RI Punya Lembaga Pengelola Investasi Bermodal Rp 75 T

Hendra Kusuma - detikFinance
Sabtu, 19 Des 2020 10:00 WIB
Petugas Cash Center BNI menyusun tumpukan uang rupiah untuk didistribusikan ke berbagai bank di seluruh Indonesia dalam memenuhi kebutuhan uang tunai jelang Natal dan Tahun Baru. Kepala Kantor perwakilan Bank Indonesia (BI) Provinsi Papua mengungkapkan jumlah transaksi penarikan uang tunai sudah mulai meningkat dibanding bulan sebelumnya yang bisa mencapai penarikan sekitar Rp1 triliun. Sedangkan untuk Natal dan tahun baru ini secara khusus mereka menyiapkan Rp3 triliun walaupun sempat diprediksi kebutuhannya menyentuh sekitar Rp3,5 triliun. (FOTO: Rachman Haryanto/detikcom)
Foto: Rachman Haryanto
Jakarta -

Indonesia kini memiliki Lembaga Pengelola Investasi (LPI) atau Sovereign Wealth Fund (SWF) yang diberi nama Nusantara Investment Authority (NIA).
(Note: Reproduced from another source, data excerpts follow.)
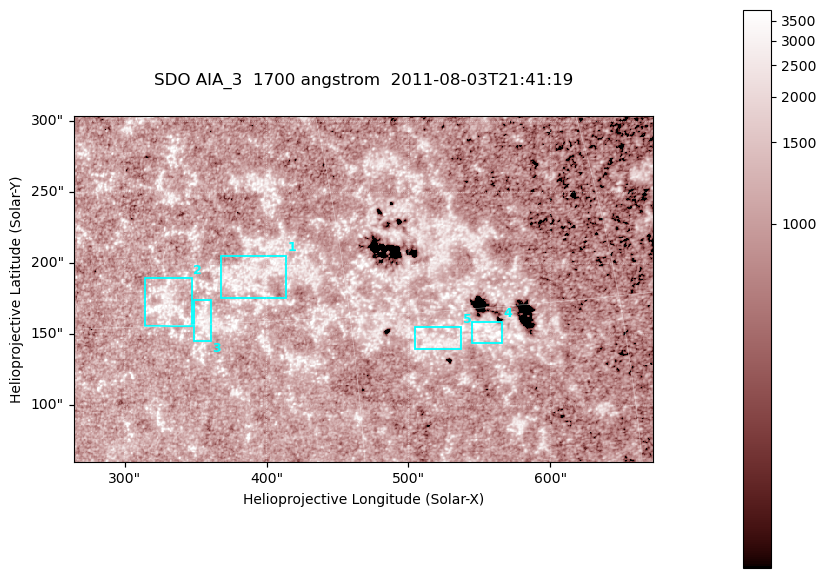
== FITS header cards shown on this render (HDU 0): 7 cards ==
TELESCOP= 'SDO     '           /
INSTRUME= 'AIA_3   '           /
WAVELNTH=                 1700 /
WAVEUNIT= 'angstrom'           /
DATE-OBS= '2011-08-03T21:41:19.715' /
CTYPE1  = 'HPLN-TAN'           /
CTYPE2  = 'HPLT-TAN'           /

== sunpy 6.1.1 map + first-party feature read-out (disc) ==
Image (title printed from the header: SDO AIA_3  1700 angstrom  2011-08-03T21:41:19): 666 x 399 px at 0.613 arcsec/px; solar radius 946 arcsec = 1543 px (partial field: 3.6% of the solar disc is inside the frame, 100% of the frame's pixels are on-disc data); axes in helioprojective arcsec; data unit not stated in the header (colour bar unlabelled)
Pointing: header CRPIX1/2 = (2049.23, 2048.32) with CRVAL1/2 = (0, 0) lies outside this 666 x 399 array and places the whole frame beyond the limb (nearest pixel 1.4 R_sun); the SolarSoft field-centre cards XCEN/YCEN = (468.1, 181.8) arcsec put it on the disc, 2009 arcsec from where CRPIX/CRVAL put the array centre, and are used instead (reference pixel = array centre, CRVAL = XCEN/YCEN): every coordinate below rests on XCEN/YCEN
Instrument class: DISC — disc imager (sunpy class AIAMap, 1700 A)
Bright regions (active regions / flare kernels): reference = the on-disc median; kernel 5 px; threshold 5 sigma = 1344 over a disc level ~1045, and >= 1.15x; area >= 265 px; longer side >= 5 px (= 3.1 arcsec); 5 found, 5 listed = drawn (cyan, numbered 1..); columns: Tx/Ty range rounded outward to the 2 arcsec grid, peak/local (2 s.f.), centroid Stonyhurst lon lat
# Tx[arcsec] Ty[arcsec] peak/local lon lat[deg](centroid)
1 366..414 174..206 3.3 +25 +17
2 314..348 154..190 3.8 +21 +16
3 348..362 144..174 3.2 +23 +15
4 544..566 142..160 4.9 +37 +14
5 504..538 138..156 3.2 +34 +14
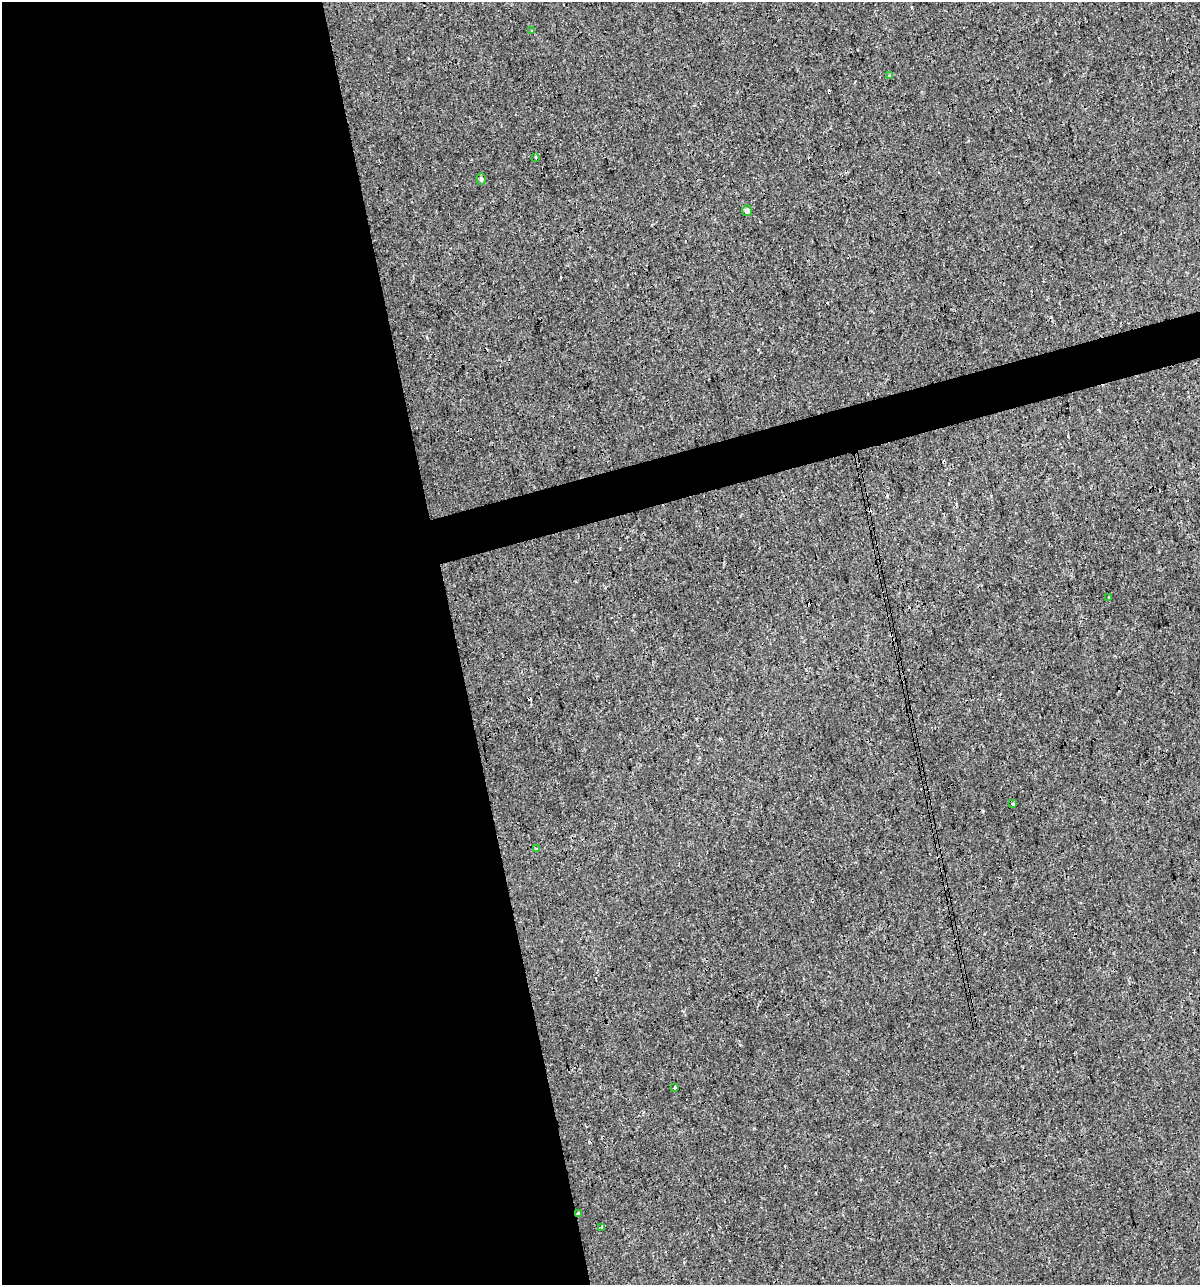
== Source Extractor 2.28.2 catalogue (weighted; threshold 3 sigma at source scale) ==
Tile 9 of 4 x 4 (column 1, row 3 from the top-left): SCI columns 46-1243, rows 1284-2566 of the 4930 x 5132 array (HDU 1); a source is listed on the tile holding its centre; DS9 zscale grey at full resolution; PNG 1202 x 1287 px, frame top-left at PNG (2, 2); each listed source drawn as its Kron ellipse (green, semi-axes under 4 px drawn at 4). Shown black and unused: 40% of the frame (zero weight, under 3 of 4 exposures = <1% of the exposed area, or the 3 px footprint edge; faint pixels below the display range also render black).
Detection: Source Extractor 2.28.2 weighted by HDU 2 'WHT'; one run over the whole footprint, this tile lists its part. Background 9.33e-05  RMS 0.0017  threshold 0.00783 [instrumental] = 3 sigma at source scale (4.5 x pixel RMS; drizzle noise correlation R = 1.50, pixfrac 1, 0.0396/0.0396 arcsec/px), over >= 5 px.
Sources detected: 17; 6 cosmic-ray / hot-pixel residue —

Pembentukan NIA ini merupakan mandat dari UU Nomor 11 Tahun 2020 tentang UU Citpa Kerja.

LPI merupakan lembaga yang diberi kewenangan khusus (sui generis) dalam rangka pengelolaan investasi pemerintah pusat melalui UU Nomor 11 Tahun 2020 tentang Cipta Kerja. Keberadaan LPI diharapkan dapat berperan sebagai mitra strategis yang mampu memberikan kenyamanan bagi investor untuk menanamkan modal di Indonesia.

Dalam pengoperasiannya, LPI mendapat modal dari pemerintah hingga Rp 75 triliun dengan setoran awal sekitar Rp 15 triliun.

Dirjen Kekayaan Negara Kementerian Keuangan, Isa Rachmatarwata mengungkapkan pembentukan LPI juga diharapkan mampu mengoptimalisasi nilai aset secara jangka panjang dan mendukung pembangunan secara berkelanjutan.

Namun begitu, tidak menutup kemungkinan LPI ke depannya bakal merugi dalam menjalankan tugas yang menarik investasi.

"Nanti kita tentukan di dewan direktur LPI. Misalnya 5 tahun, berapa yang hendak dicapai? Nah di situ memang mungkin ada yang untung besar, ada yang untung dikit, rugi, dan mungkin ada cut loss dan sebagainya. Tetapi sebagai portofolio jangka lima tahun ini kita berharap dan akan mengusahakan portofolio tersebut tetap untung," kata Isa dalam video conference, Jakarta, Jumat (18/12/2020).